Batch Change Handling¶
Overview¶
SynchDB periodically fetches a batch of change request from Debezium runner engine at a period of synchdb.naptime
milliseconds (default 100). This batch of change request is then processed by SynchDB. If all the change requests within the batch have been processed successfully (parsed, transformed and applied to PostgreSQL), SynchDB will notify the Debezium runner engine that this batch has been completed. This signals Debezium runner to commit the offset up until the last successfully completed change record. With this mechanism in place, SynchDB is able to track each change record and instruct Debezium runner not to fetch an old change that has been processed before, or not to send a duplcate change record.
Batch Handling¶
SynchDB processes a batch within one transaction. This means the change events inside a batch are either all or none processed. When all the changes have been successfully processed, SynchDB simply sends a message to Debezium runner engine to mark the batch as processed and completed. This action causes offsets to be committed and eventually flush to disk. An offset represents a logical location during a replication similar to the LSN (Log Seqeuence Number) in PostgreSQL.

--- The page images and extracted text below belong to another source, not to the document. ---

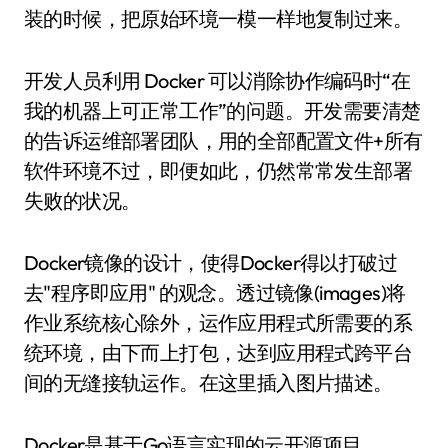
装的时候，把原始环境一模一样地复制过来。
开发人员利用 Docker 可以消除协作编码时“在
我的机器上可正常工作”的问题。开发需要清楚
的告诉运维部署团队，用的全部配置文件+所有
软件环境不过，即便如此，仍然常常发生部署
失败的状况。
Docker镜像的设计，使得Docker得以打破过
去"程序即应用" 的观念。透过镜像(images)将
作业系统核心除外，运作应用程式所需要的系
统环境，由下而上打包，达到应用程式跨平台
间的无缝接轨运作。在这里插入图片描述。
Docker是基于Go语言实现的云开源项目。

If a batch of changes are partially successful on PostgreSQL, it would cause the transaction to rollback and SynchDB will not notify Debezium runner about batch completion. When the connector is restarted, the same batch will resume processing again.
Potential Conflicts¶
If a batch is successfully processed by PostgreSQL, but encountered a power outage right before it sends a batch completion request to Debezium, it would cause SynchDB to receive the same batch request when it restarts, because Debezium thinks this batch has not been processed but in fact it has. This would cause the batch to fail due to duplicate data.
This issue is logged as issue 108 and is to be addressed in near future.